是解皮帶的聲音。
程新月身子一抖,猛的轉頭看他,「你不能打我!你跟顧家還有合同還沒簽,你要是打死了我,爸爸不會放過你!」
「顧總現在自己的女人都管不住,更別說管我的女人。還有,你以為你毀掉的只是這一場婚禮?」
因為這賤人的身份和形象,遠比不過姜離,老爺子的態度已經動搖了。
他在陸家所處的地位,也搖搖欲墜。
想到這裡,他更加憤怒,揮舞的皮鞭帶著風聲狠狠的落下。
「啊!陸景盛,你這個變態!」
「變態?不是你先招惹我這個變態的嗎?」男人聲音扭曲,力道也更加發狠。
「……」
程新月痛得陣陣發暈,但因為這句話,腦子卻出奇的清醒。
是啊,是她先招惹他的。
是她自己將自己送到了這個男人手上。
「陸景盛!你這個惡魔!你會下地獄的……啊!」
「放心,下地獄我也帶上你一起。」
溫柔的聲音,宛如來自地獄的惡鬼,讓人毛骨悚然,不寒而慄……
不知道過了多久。
程新月喊得嗓子都啞了,掙扎的力道都沒了,奄奄一息的趴在地上,全身上下布滿血痕,只有一張臉是光滑完整的。

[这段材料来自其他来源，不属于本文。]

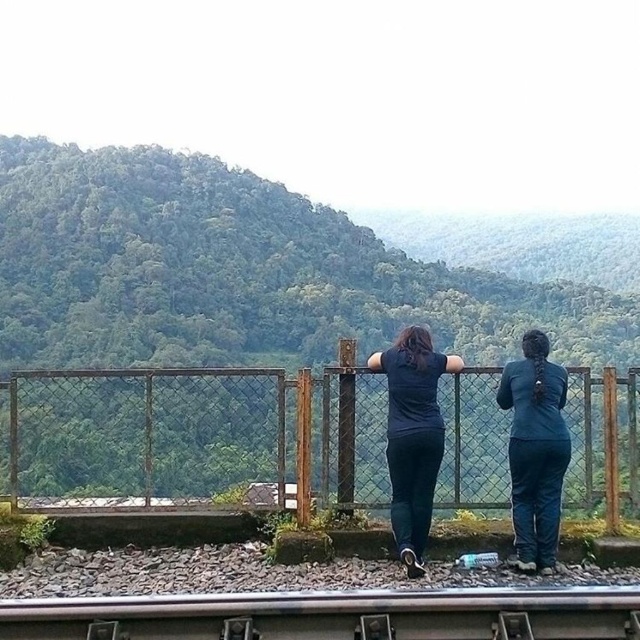
Is rusty metal fence at center smaller than teal fabric pants at right?

No, rusty metal fence at center is not smaller than teal fabric pants at right.

Which of these two, rusty metal fence at center or teal fabric pants at right, stands shorter?

rusty metal fence at center

Locate an element on the screen. The width and height of the screenshot is (640, 640). rusty metal fence at center is located at coordinates (145, 435).

Find the location of a particular element. rusty metal fence at center is located at coordinates (145, 435).

Between rusty metal fence at center and smooth metal train track at lower center, which one has more height?

With more height is rusty metal fence at center.

Is point (236, 404) positioned before point (612, 604)?

No, it is not.

Find the location of a particular element. Image resolution: width=640 pixels, height=640 pixels. rusty metal fence at center is located at coordinates (145, 435).

Who is higher up, green leafy forest at upper center or rusty metal fence at center?

green leafy forest at upper center is higher up.

Does point (161, 323) come behind point (577, 444)?

Yes, it is behind point (577, 444).

What do you see at coordinates (240, 272) in the screenshot? I see `green leafy forest at upper center` at bounding box center [240, 272].

Identify the location of green leafy forest at upper center. The height and width of the screenshot is (640, 640). (240, 272).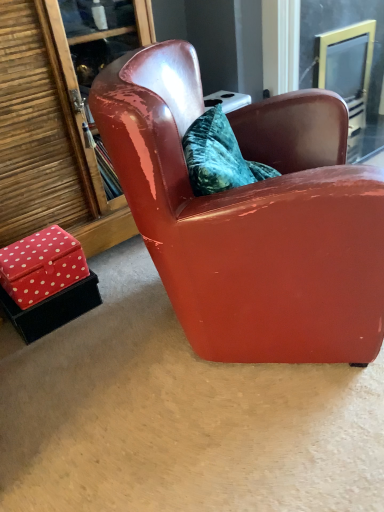
You are a GUI agent. You are given a task and a screenshot of the screen. Output one action in this format:
    pyautogui.click(x=<x>, y=<y>)
    Task: Click on the vacant space that is in between glossy leather armchair at center and red polka dot fabric box at lower left, placed as the 2th box when sorted from top to bottom
    This screenshot has height=512, width=384.
    Given the screenshot: What is the action you would take?
    pyautogui.click(x=112, y=316)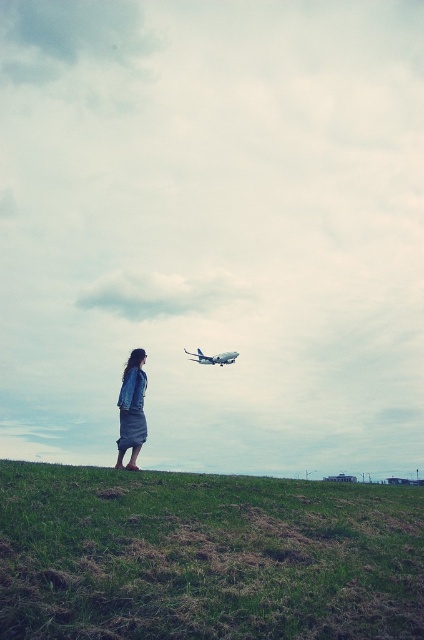
Question: Is denim jacket at lower left further to camera compared to white matte airplane at center?

Choices:
 (A) no
 (B) yes

Answer: (A)

Question: Is green grassy hill at lower center thinner than white matte airplane at center?

Choices:
 (A) no
 (B) yes

Answer: (A)

Question: Considering the real-world distances, which object is farthest from the white matte airplane at center?

Choices:
 (A) denim jacket at lower left
 (B) green grassy hill at lower center

Answer: (B)

Question: Does green grassy hill at lower center lie behind denim jacket at lower left?

Choices:
 (A) yes
 (B) no

Answer: (B)

Question: Based on their relative distances, which object is nearer to the denim jacket at lower left?

Choices:
 (A) green grassy hill at lower center
 (B) white matte airplane at center

Answer: (A)

Question: Considering the real-world distances, which object is closest to the white matte airplane at center?

Choices:
 (A) denim jacket at lower left
 (B) green grassy hill at lower center

Answer: (A)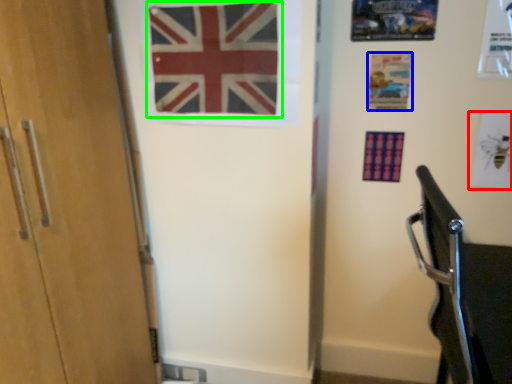
Question: Which is farther away from postcard (highlighted by a red box)? postcard (highlighted by a blue box) or flag (highlighted by a green box)?

Choices:
 (A) postcard
 (B) flag

Answer: (B)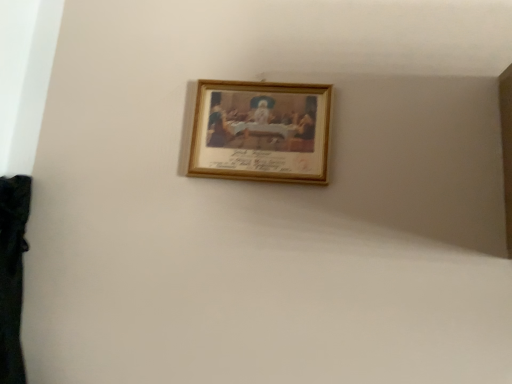
Identify the location of gold wooden picture frame at upper center. (261, 131).

Describe the element at coordinates (261, 131) in the screenshot. I see `gold wooden picture frame at upper center` at that location.

At what (x,y) coordinates should I click in order to perform the action: click on gold wooden picture frame at upper center. Please return your answer as a coordinate pair (x, y). The width and height of the screenshot is (512, 384). Looking at the image, I should click on (261, 131).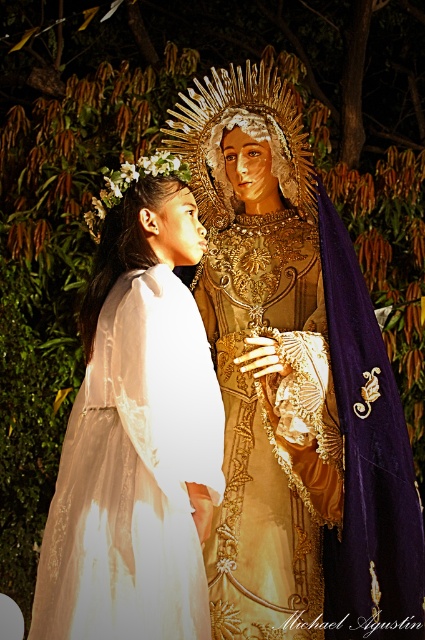
Question: Among these objects, which one is farthest from the camera?

Choices:
 (A) white lace dress at left
 (B) gold textured crown at center

Answer: (B)

Question: Which object is farther from the camera taking this photo?

Choices:
 (A) gold satin dress at center
 (B) gold textured crown at center
 (C) white lace dress at left

Answer: (B)

Question: Which of these objects is positioned farthest from the white lace dress at left?

Choices:
 (A) gold satin dress at center
 (B) gold textured crown at center

Answer: (B)

Question: Does white lace dress at left come behind gold satin dress at center?

Choices:
 (A) yes
 (B) no

Answer: (B)

Question: Does gold satin dress at center have a lesser width compared to gold textured crown at center?

Choices:
 (A) yes
 (B) no

Answer: (A)

Question: Does white lace dress at left appear on the left side of gold textured crown at center?

Choices:
 (A) no
 (B) yes

Answer: (B)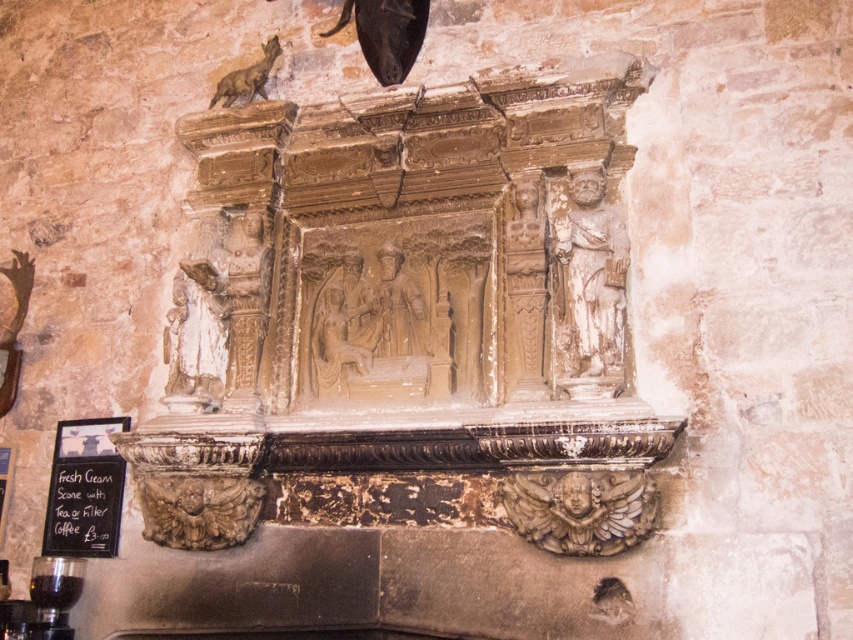
You are an art conservator examining the stone structure. You need to assess the stone statue at left and the beige stone relief at center. Based on their positions, which object is closer to the viewer?

The stone statue at left is to the left of the beige stone relief at center, so the stone statue at left is closer to the viewer.

You are an art conservator examining the stone statue at left and the beige stone relief at center. Which object is closer to your current position?

The stone statue at left is closer to your current position because it is further to the viewer than the beige stone relief at center.

You are an archaeologist examining the stone structure. You need to document the exact location of the stone statue at left. What are its coordinates?

The stone statue at left is located at coordinates point (196, 332).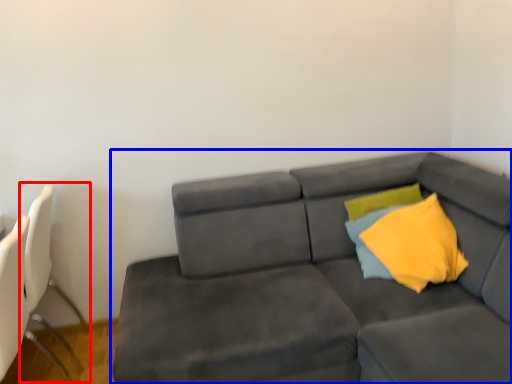
Question: Among these objects, which one is farthest to the camera, swivel chair (highlighted by a red box) or studio couch (highlighted by a blue box)?

Choices:
 (A) swivel chair
 (B) studio couch

Answer: (A)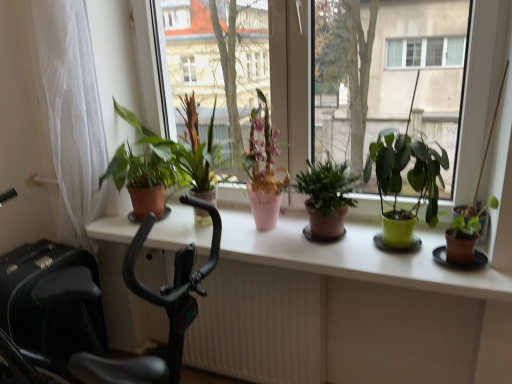
Question: Considering the positions of white sheer curtain at left and pink ceramic vase at center, which ranks as the 2th houseplant in left-to-right order, in the image, is white sheer curtain at left taller or shorter than pink ceramic vase at center, which ranks as the 2th houseplant in left-to-right order,?

Choices:
 (A) tall
 (B) short

Answer: (A)

Question: In terms of width, does white sheer curtain at left look wider or thinner when compared to pink ceramic vase at center, which is the 4th houseplant from right to left?

Choices:
 (A) thin
 (B) wide

Answer: (A)

Question: Which is farther from the green matte plant at left, the 1th houseplant when ordered from left to right?

Choices:
 (A) green matte plant at center, the 3th houseplant from the right
 (B) green matte plant pot at center
 (C) matte white windowsill at center
 (D) pink ceramic vase at center, which is the 4th houseplant from right to left
 (E) white sheer curtain at left

Answer: (A)

Question: Estimate the real-world distances between objects in this image. Which object is closer to the white sheer curtain at left?

Choices:
 (A) green matte plant at center, the 3th houseplant from the right
 (B) brown matte pot at right, arranged as the fifth houseplant when viewed from the left
 (C) black plastic exercise bike at left
 (D) green matte plant at center, which is the 4th houseplant in left-to-right order
 (E) pink ceramic vase at center, which is the 4th houseplant from right to left

Answer: (C)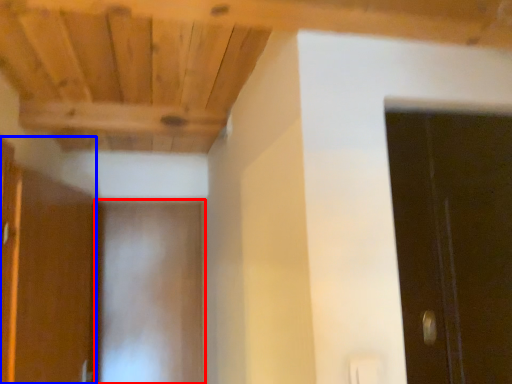
Question: Among these objects, which one is farthest to the camera, door (highlighted by a red box) or cabinetry (highlighted by a blue box)?

Choices:
 (A) door
 (B) cabinetry

Answer: (A)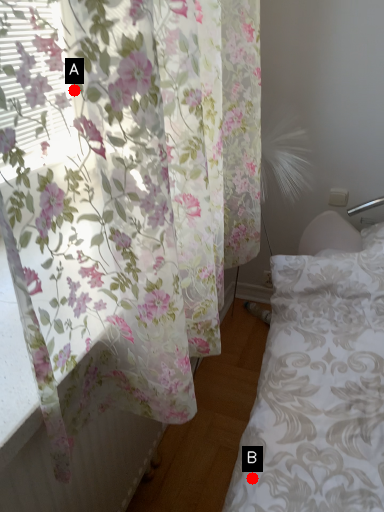
Question: Two points are circled on the image, labeled by A and B beside each circle. Which point is closer to the camera?

Choices:
 (A) A is closer
 (B) B is closer

Answer: (A)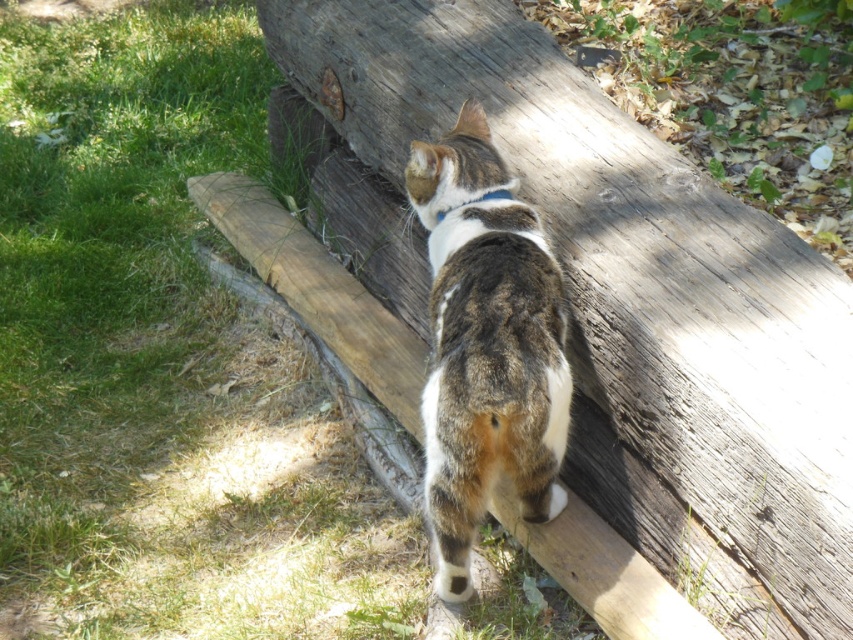
Does weathered wood at center appear on the right side of tabby fur cat at center?

Incorrect, weathered wood at center is not on the right side of tabby fur cat at center.

Is point (767, 240) more distant than point (489, 260)?

Yes, it is.

I want to click on weathered wood at center, so click(x=633, y=300).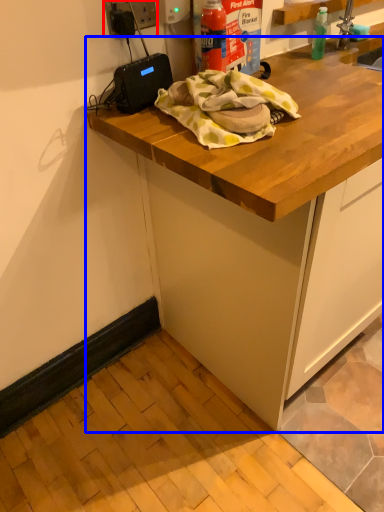
Question: Which object appears closest to the camera in this image, electric outlet (highlighted by a red box) or cabinetry (highlighted by a blue box)?

Choices:
 (A) electric outlet
 (B) cabinetry

Answer: (B)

陸景盛扔下皮帶,輕喘著在她面前蹲下,指尖溫柔的將她臉頰汗濕的碎發勾到耳後。
「小可憐,你好像沒什麼用了,我該怎麼處置你呢?」
……
姜薇安的治療方案,不能這麼快痊癒,所以治療計劃里,婚禮結束後,會病情反覆,重新回醫院接受治療。
媒體鋪天蓋地的報導婚禮,當然也免不了提到她的病情。
所以在婚禮第三天,主治醫生就聯繫了她。
她也被迫重新進了醫院。
躺在病床上的那一瞬間,姜薇安竟然有些慶幸,抬頭問里里,「你姐夫知道我住院了嗎?」
里里怔了一瞬,「剛剛咱們從君臨莊園出來就碰到蹲守的娛樂媒體了,應該傳出去了吧?」
她眸光微動,「那你說,他們會過來嗎?」
里里,「……」
講道理來說,他們該過來的。
畢竟做戲做全套吧。
但以她對她姐姐的了解,不可能過來。就算是配合做戲,待會兒過來也只有姐夫。
看著媽咪憔悴的臉色,以及旁邊一臉期待的父親,她抿唇沒說話。